Is Open.Theremin.UNO worth it? Cannot it be drastically simplified?

The Teensy 3.x processors are definitively worth a look. But one can't simply rely on the internal 12bit DAC if one wants an audio quality which satisfies sensitive musician's ears and a "professional" dynamic range. Either you'll have to do lots of post-DAC analog filtering or you make a pre-DAC effort to upsample the signal with a digital polyphase FIR filter to virtually increase the resolution. -- Thierry

For Teensy 3.x there is an Audio Board ($14.25) which supports 16 bit 44.1KHz stereo input and output.

Teensy has a good audio processing library and even GUI for generation of audio processing apps.

Frame size can be decreased (in .h file) to provide lower latency.
Teensy 3.6 ($29.25) is 180MHz ARM with hardware floating point - which allows even DSP processing using floating point instead of integers.
In general, I think that teensy sound generation capabilities are good enough for digital theremin.

Hardware timers allow to measure signal period with 60MHz precision.
Reference clock may be generated by timers as well.

Teensy -> Audio board -> Theremin board may be stacked one into other via headers.
It could be a good replacement for next generation Open.Theremin hardware.

Arduino IDE and a lot of ported libraries would allow easier transition from Arduino to Teensy

Sergei: your subscope has been the very basic one at that time and for that price. It is always nice not to write in general but to point out that maybe some technical changes have happened in the meantime. Sorry for being off-topic. And: no experiences so far with the Open Theremin..

Dominik, yes, I know that Subscope I have is the basic model and since 2010 you advanced a lot. I wrote about what I have had experienced with the instrument all along, from the very beginning and not due to some recent changes. And you are right it was not necessary to mention the issues with Subscope as the topic is about Open Theremin.

I would appreciate if anyone who owns and experiments with Open Theremin may answer my questions.

hi sergei,
the open-theremin has a very good pitch linearity.
and you can upload your own waveforms, turn it easily into a midi controller and it's very small.
but if you want to hold a note steady: it's to unstable to become a pro-instrument.

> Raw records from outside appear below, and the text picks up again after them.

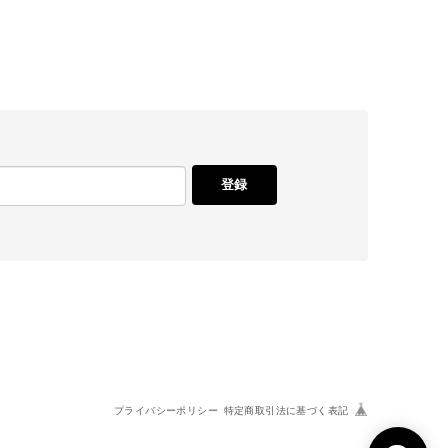
登録
プライバシーポリシー
特定商取引法に基づく表記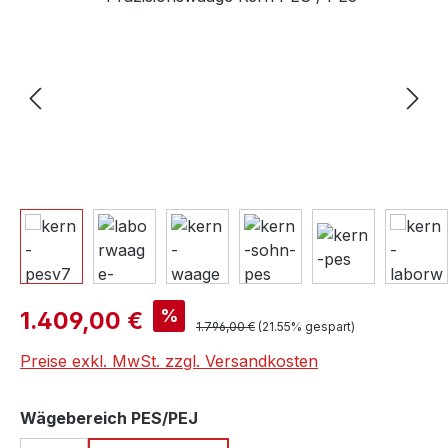
Verkaufspreis:
%
1.409,00 €
Regulärer Preis:
1.796,00 €
(21.55% gespart)
Preise exkl. MwSt. zzgl. Versandkosten
auswählen
Wägebereich PES/PEJ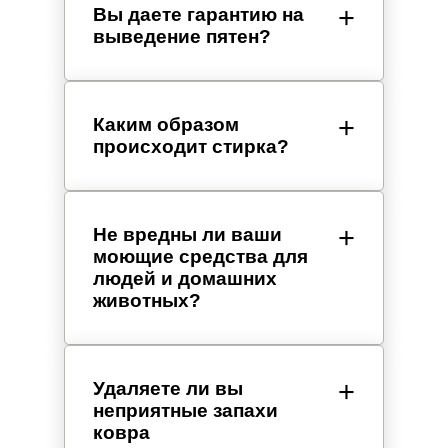
Вы даете гарантию на
выведение пятен?
Каким образом
происходит стирка?
Не вредны ли ваши
моющие средства для
людей и домашних
животных?
Удаляете ли вы
неприятные запахи
ковра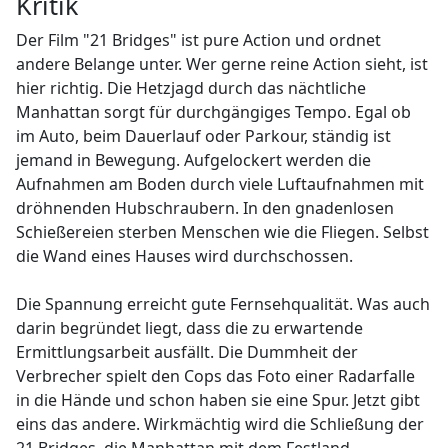
Kritik
Der Film "21 Bridges" ist pure Action und ordnet
andere Belange unter. Wer gerne reine Action sieht, ist
hier richtig. Die Hetzjagd durch das nächtliche
Manhattan sorgt für durchgängiges Tempo. Egal ob
im Auto, beim Dauerlauf oder Parkour, ständig ist
jemand in Bewegung. Aufgelockert werden die
Aufnahmen am Boden durch viele Luftaufnahmen mit
dröhnenden Hubschraubern. In den gnadenlosen
Schießereien sterben Menschen wie die Fliegen. Selbst
die Wand eines Hauses wird durchschossen.
Die Spannung erreicht gute Fernsehqualität. Was auch
darin begründet liegt, dass die zu erwartende
Ermittlungsarbeit ausfällt. Die Dummheit der
Verbrecher spielt den Cops das Foto einer Radarfalle
in die Hände und schon haben sie eine Spur. Jetzt gibt
eins das andere. Wirkmächtig wird die Schließung der
21 Bridges, die Manhattan mit dem Festland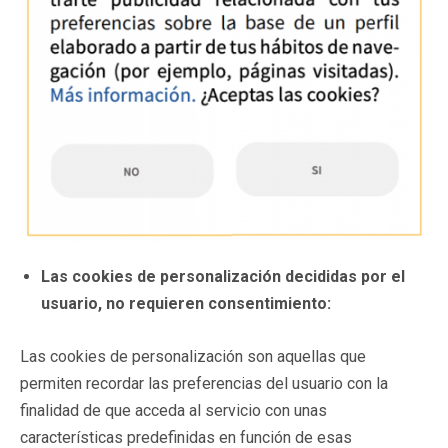
Las cookies de personalización decididas por el
usuario, no requieren consentimiento:
Las cookies de personalización son aquellas que
permiten recordar las preferencias del usuario con la
finalidad de que acceda al servicio con unas
características predefinidas en función de esas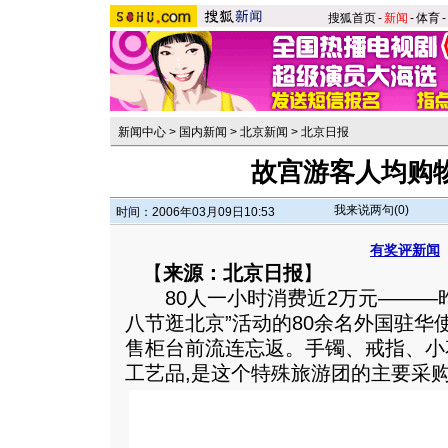
搜狐首页
-
新闻
-
体育
-
新闻中心
>
国内新闻
>
北京新闻
>
北京日报
故宫游客人均购物
我来说两句(
0
)
时间：2006年03月09日10:53
有奖评新闻
【
来源：北京日报
】
80人一小时消费近2万元———昨
八节逛北京”活动的80余名外国驻华
售柜台前流连忘返。手镯、戒指、小
工艺品,是这个特殊旅游团的主要采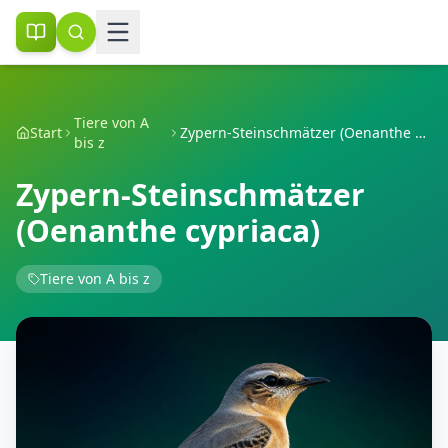
Tiere von A
Start
Zypern-Steinschmätzer (Oenanthe cypriaca)
bis z
Zypern-Steinschmätzer
(Oenanthe cypriaca)
Tiere von A bis z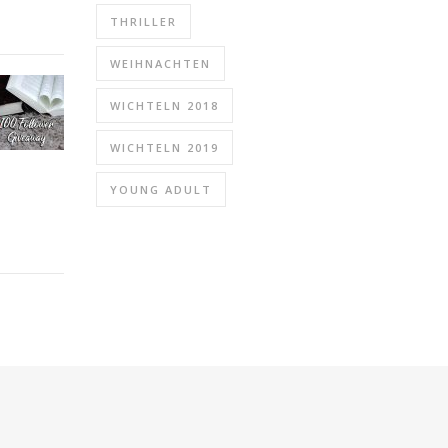
THRILLER
WEIHNACHTEN
WICHTELN 2018
WICHTELN 2019
YOUNG ADULT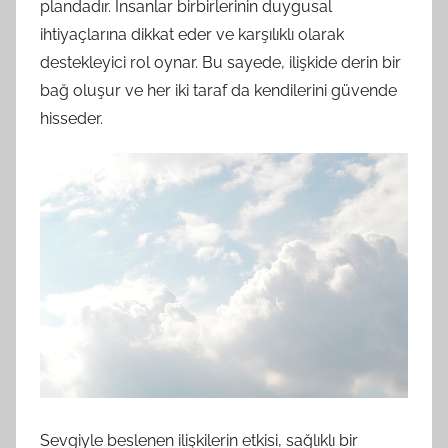
plandadır. İnsanlar birbirlerinin duygusal
ihtiyaçlarına dikkat eder ve karşılıklı olarak
destekleyici rol oynar. Bu sayede, ilişkide derin bir
bağ oluşur ve her iki taraf da kendilerini güvende
hisseder.
Sevgiyle beslenen ilişkilerin etkisi, sağlıklı bir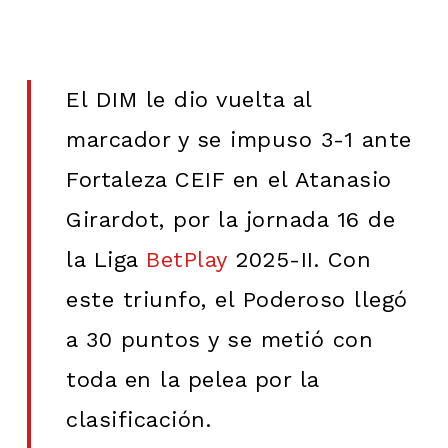
El DIM le dio vuelta al
marcador y se impuso 3-1 ante
Fortaleza CEIF en el Atanasio
Girardot, por la jornada 16 de
la Liga
BetPlay
2025-II. Con
este triunfo, el Poderoso llegó
a 30 puntos y se metió con
toda en la pelea por la
clasificación.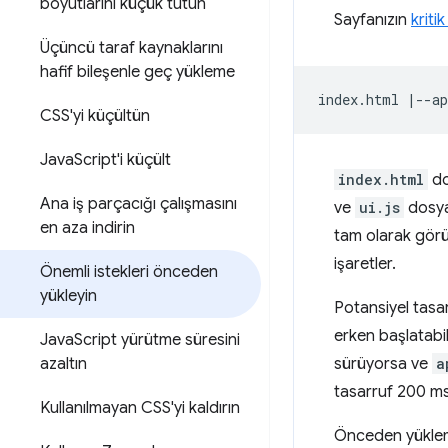
boyutlarını küçük tutun
Sayfanızın
kritik
Üçüncü taraf kaynaklarını
hafif bileşenle geç yükleme
CSS'yi küçültün
Java
Script'i küçült
index.html
do
Ana iş parçacığı çalışmasını
ve
ui.js
dosyal
en aza indirin
tam olarak görü
işaretler.
Önemli istekleri önceden
yükleyin
Potansiyel tasa
erken başlatabi
Java
Script yürütme süresini
sürüyorsa ve
a
azaltın
tasarruf 200 ms
Kullanılmayan CSS'yi kaldırın
Önceden yükleme 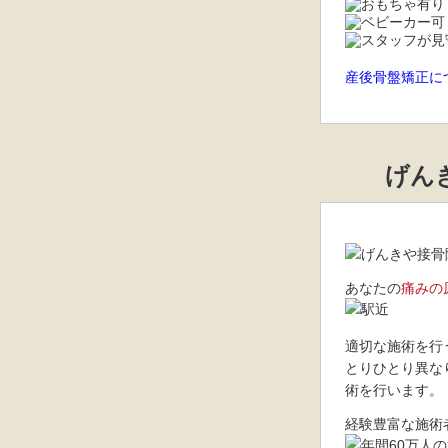
産後骨盤矯正に
げん
あなたの
痛みの
適切な施術を行
とりひとり異な
術を行います。
経験豊富な施術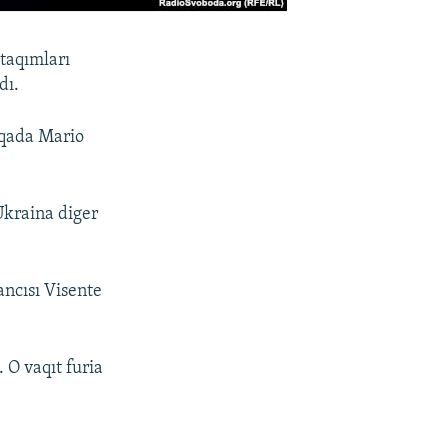
 taqımları
dı.
qqada Mario
Ukraina diger
ancısı Visente
 O vaqıt furia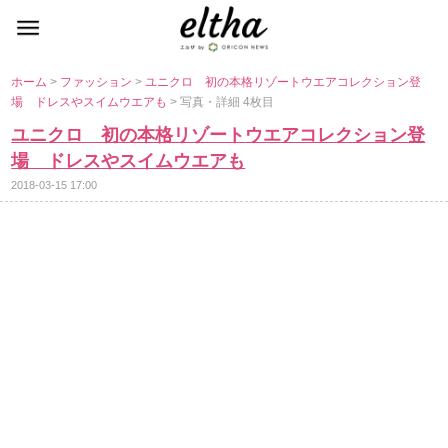
ホーム
>
ファッション
>
ユニクロ 初の本格リゾートウエアコレクション登
場 ドレスやスイムウエアも
> 写真・詳細 4枚目
ユニクロ 初の本格リゾートウエアコレクション登
場 ドレスやスイムウエアも
2018-03-15 17:00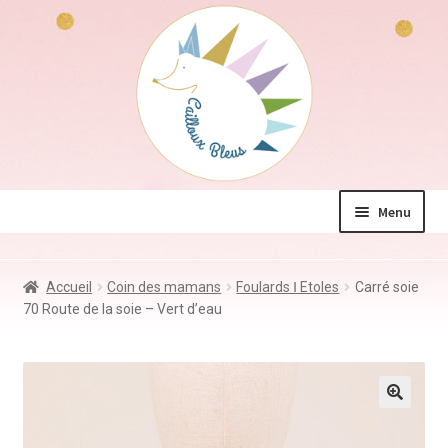
Aller
Aller
à
au
la
contenu
navigation
Menu
La boutique
Accueil
Coin des mamans
Foulards Ⅰ Etoles
Carré soie
Jeux & Jouets
70 Route de la soie – Vert d’eau
Déco & Accessoires
Coin des mamans
Kdo à – de 10€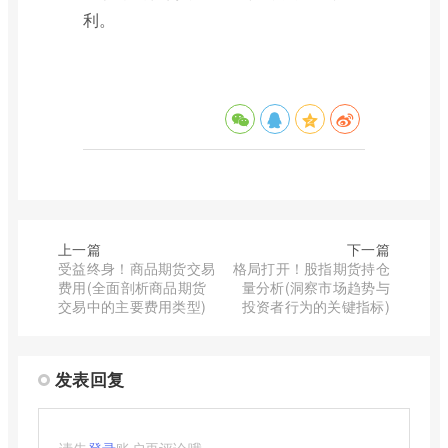
利。
上一篇
下一篇
受益终身！商品期货交易
格局打开！股指期货持仓
费用(全面剖析商品期货
量分析(洞察市场趋势与
交易中的主要费用类型)
投资者行为的关键指标)
发表回复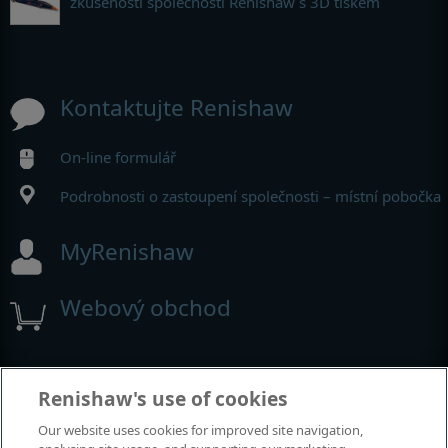
zkušenosti společnosti Renishaw s 3D tiskem
Kontaktujte Renishaw
On-line formulář
Podrobnosti o zastoupení společnosti – místní pobočka
MyRenishaw
Webový obchod
Renishaw's use of cookies
Our website uses cookies for improved site navigation,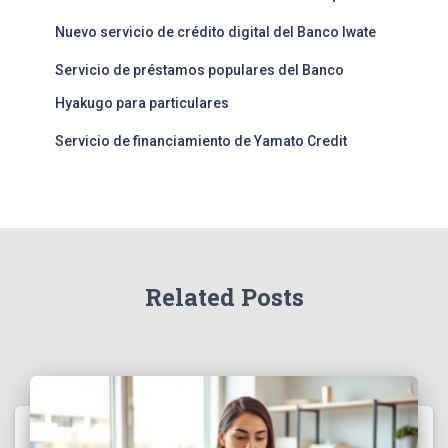
Nuevo servicio de crédito digital del Banco Iwate
Servicio de préstamos populares del Banco
Hyakugo para particulares
Servicio de financiamiento de Yamato Credit
Related Posts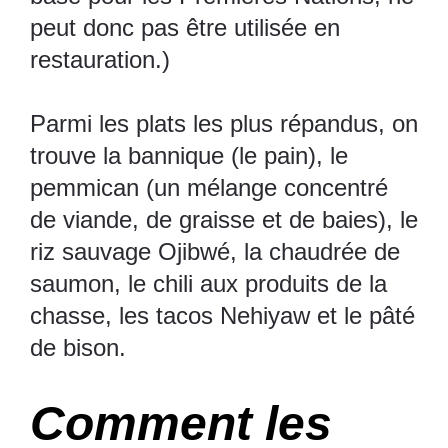
peut donc pas être utilisée en
restauration.)
Parmi les plats les plus répandus, on
trouve la bannique (le pain), le
pemmican (un mélange concentré
de viande, de graisse et de baies), le
riz sauvage Ojibwé, la chaudrée de
saumon, le chili aux produits de la
chasse, les tacos Nehiyaw et le pâté
de bison.
Comment les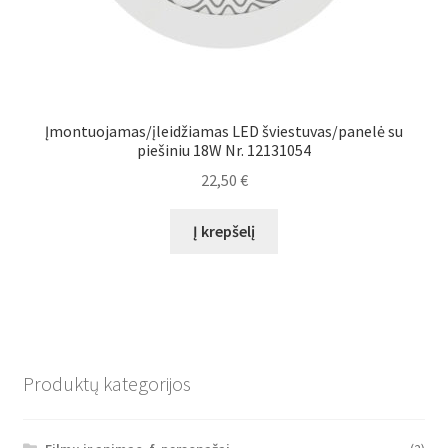
Įmontuojamas/įleidžiamas LED šviestuvas/panelė su
piešiniu 18W Nr. 12131054
22,50
€
Į krepšelį
Produktų kategorijos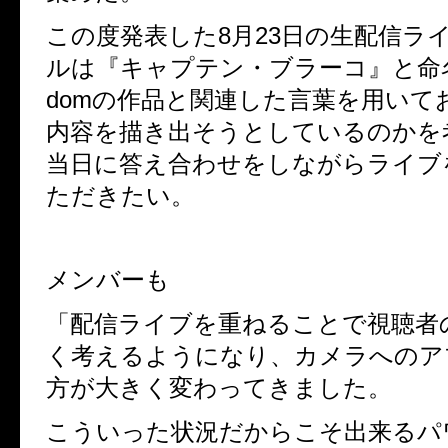
この度発表した
8
月
23
日の生配信ラ
ルは『キャプテン・ブラーコ』と命
dom
の作品と関連した言葉を用いて
内容を描き出そうとしているのかを
当日に答え合わせをしながらライブ
ただきたい。
メンバーも
「配信ライブを重ねることで視聴者
く考えるようになり、カメラへのア
方が大きく変わってきました。
こういった状況だからこそ出来るパ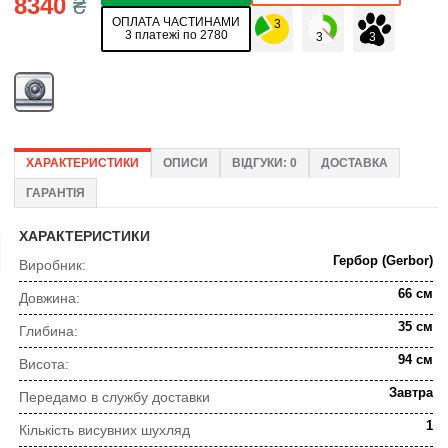
8340
₴
ОПЛАТА ЧАСТИНАМИ
3 платежі по 2780
ХАРАКТЕРИСТИКИ
ОПИСИ
ВІДГУКИ: 0
ДОСТАВКА
ГАРАНТІЯ
ХАРАКТЕРИСТИКИ
Гербор (Gerbor)
Виробник:
66 см
Довжина:
35 см
Глибина:
94 см
Висота:
Завтра
Передамо в службу доставки
1
Кількість висувних шухляд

Idea for simple extra sensitive Open.Theremin sensor.

Instead of oscillator and heterodyne, use simple phase detection (as suggested by dewster).

Compare phase shift of reference clock passing through LC tank.
XOR based phase shift detector gives PWM output.
LP filter converts PWM to voltage which can be measured by ADC.
When input frequency equals to LC tank resonant frequency, PWM is 50% duty cycle, and OUT is VCC/2.
When hand approaches antenna, OUT increases, when hand distance increases - OUT decreases.

Q correction: R1 value (and R2) may be chosen to tradeoff between sensitivity at higher hand distance and near distance.
Output voltage depending on R1 (sumulate C_hand changing from 0 to 3pF with 0.1pF steps).
Lower line - C_hand=0pF, upper line - C_hand=3pF

R1 = 330

R1 = 470

R1 = 680

R1 = 1000

Probably, such R1 and Fref may be chosen than OUT voltage linearly correspond to hand distance.

Calibraton stage:
    when hand is far from antenna, tune reference frequency F0 to get output voltage somewhere in range 0.8..1.5V
    detect Q: measure output voltage for F0 + diff, F0 - diff : this will provide K for

Fine tunable reference clocks are required.

For Teensy, internal PLLs may be used to generate reference clocks.
For Arduino, following one may be used:

Clock Generator: SI5351 with I2C interface.
ADAFRUIT  breakout ($7.95)

2 PLLS - allows to generate reference frequency with very high precision
25MHz base clock * multiplier (5..90) / divider (4..900)

10bits of Arduino ADC may be not enough.
13bits of Teensy 3.X ADC - more than enough

For Arduino, following external ACD may be used:
16bit ADC with I2C interface.
ADS1115 breakout board  ($14.95)

Getting value from sensor.

Measure OUT using ADC.
1) Calculate C_hand by linearisation depending on Q using atan() based formula
2) Convert C_hand to hand distance based on known C_hand/distance graph
3) Convert hand distance to note/frequency
All 3 steps may be combined into pre-calculated conversion table on calibration stage - just perform linear interpolation.

When using Teensy instead of Arduino, only following external components are needed:
    2 74HC86 ICs (don't use one for both LC - for better decoupling).
    2 L air core coils, e.g. D20-40mm, length = 1*D..2*D - use different coils for pitch and volume (e.g. winding length 2 times bigger for volume)
    1 2-channel opamp AD8616 - for two LP filters
    2 SP721 for ESD protection
    8 caps, 9 resistors

Can anyone minimize digital theremin more?

Idea for high quality minimalistic Teensy 3.6 audio out:

Teensy 3.6 has 2 12-bit DAC pins.
12 bits seems too low for high quality, but only when we applying volume control directly to DAC input value.
We can use external VCA - using second DAC channel as volume control.
In this case we need
* 2 LP filters on DAC outputs
* VCA
* mono amplifier

Thanks Xtheremin8. So, if I need a portable theremin to play, for example, Vocalise by Rachmaninoff using Electro-Harmonix Stereo Talking Machine, open-theremin would not be a good choice to rely on due to unstability? Correct?

sergei, you could try it. maybe it works for your purpose without any problems. 
i mean, some people seem to have no issues at all with it, judging by some "ave maria" youtube videos.
i tried it in many different places, with all the different power sources and grounding solutions and still wonder why, but all i get out of mine are jittered notes.
bloody arduino.

Thank you! Well, I ll just have to try playing it and see for myself if it suites me Once I get my hands on it and play, I will post what I feel about this instrument)